▶ **Job item**
Omit the pictures, and output the rest of the entries exactly as written.
⁂
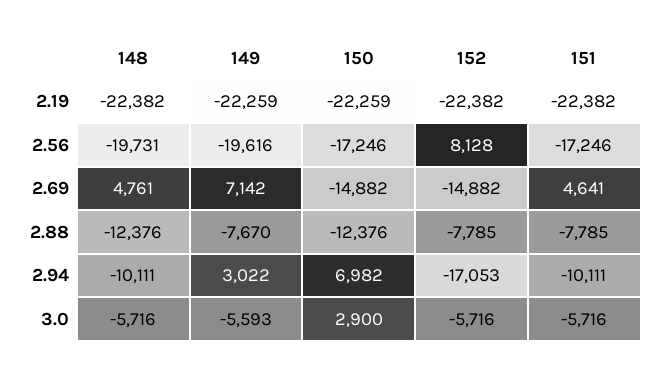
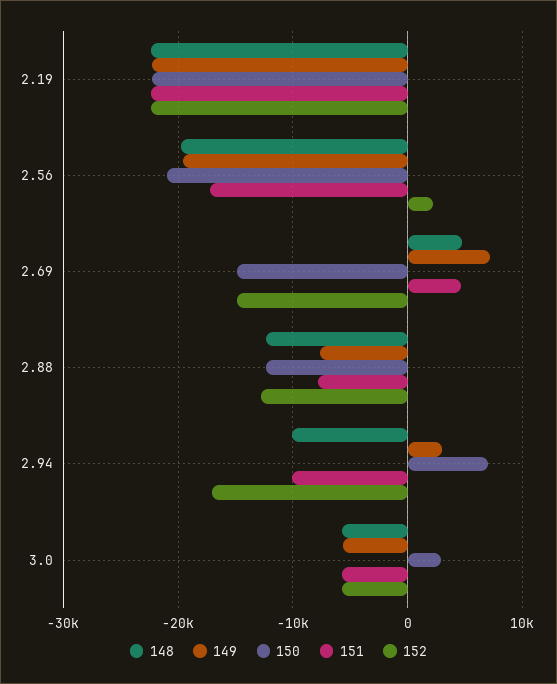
150, 2.56: -17246 -> -21000
152, 2.56: 8128 -> 2000
152, 2.88: -7785 -> -13000

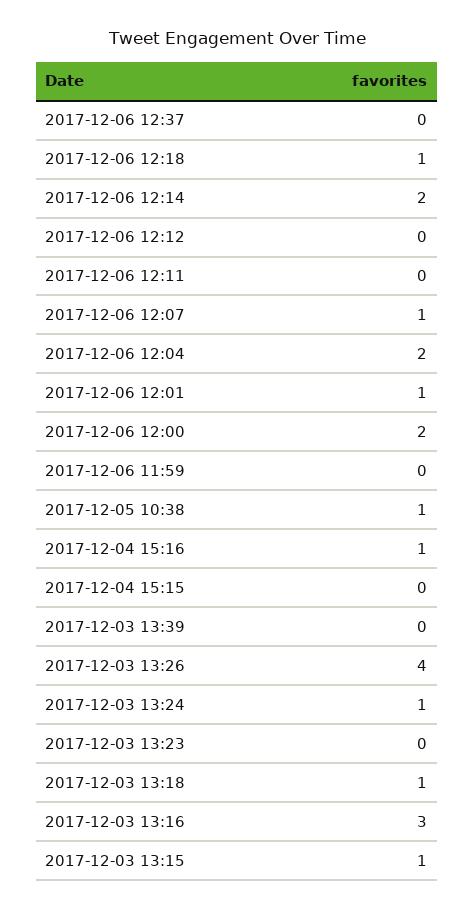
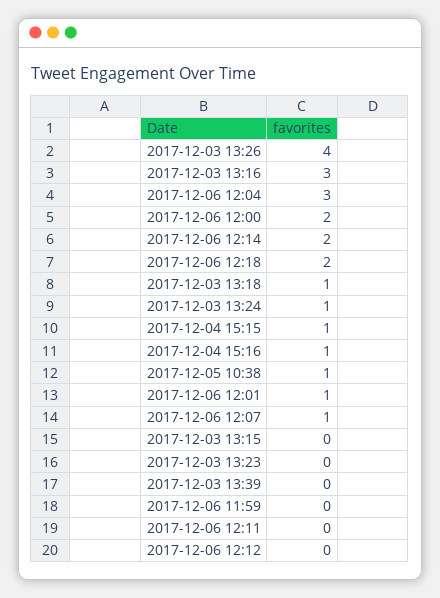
2017-12-06 12:37: 0 -> none
2017-12-06 12:18: 1 -> 2
2017-12-06 12:04: 2 -> 3
2017-12-04 15:15: 0 -> 1
2017-12-03 13:15: 1 -> 0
⁂
▶ **Solved problem**
150, 2.56: -17246 -> -21000
152, 2.56: 8128 -> 2000
152, 2.88: -7785 -> -13000

2017-12-06 12:37: 0 -> none
2017-12-06 12:18: 1 -> 2
2017-12-06 12:04: 2 -> 3
2017-12-04 15:15: 0 -> 1
2017-12-03 13:15: 1 -> 0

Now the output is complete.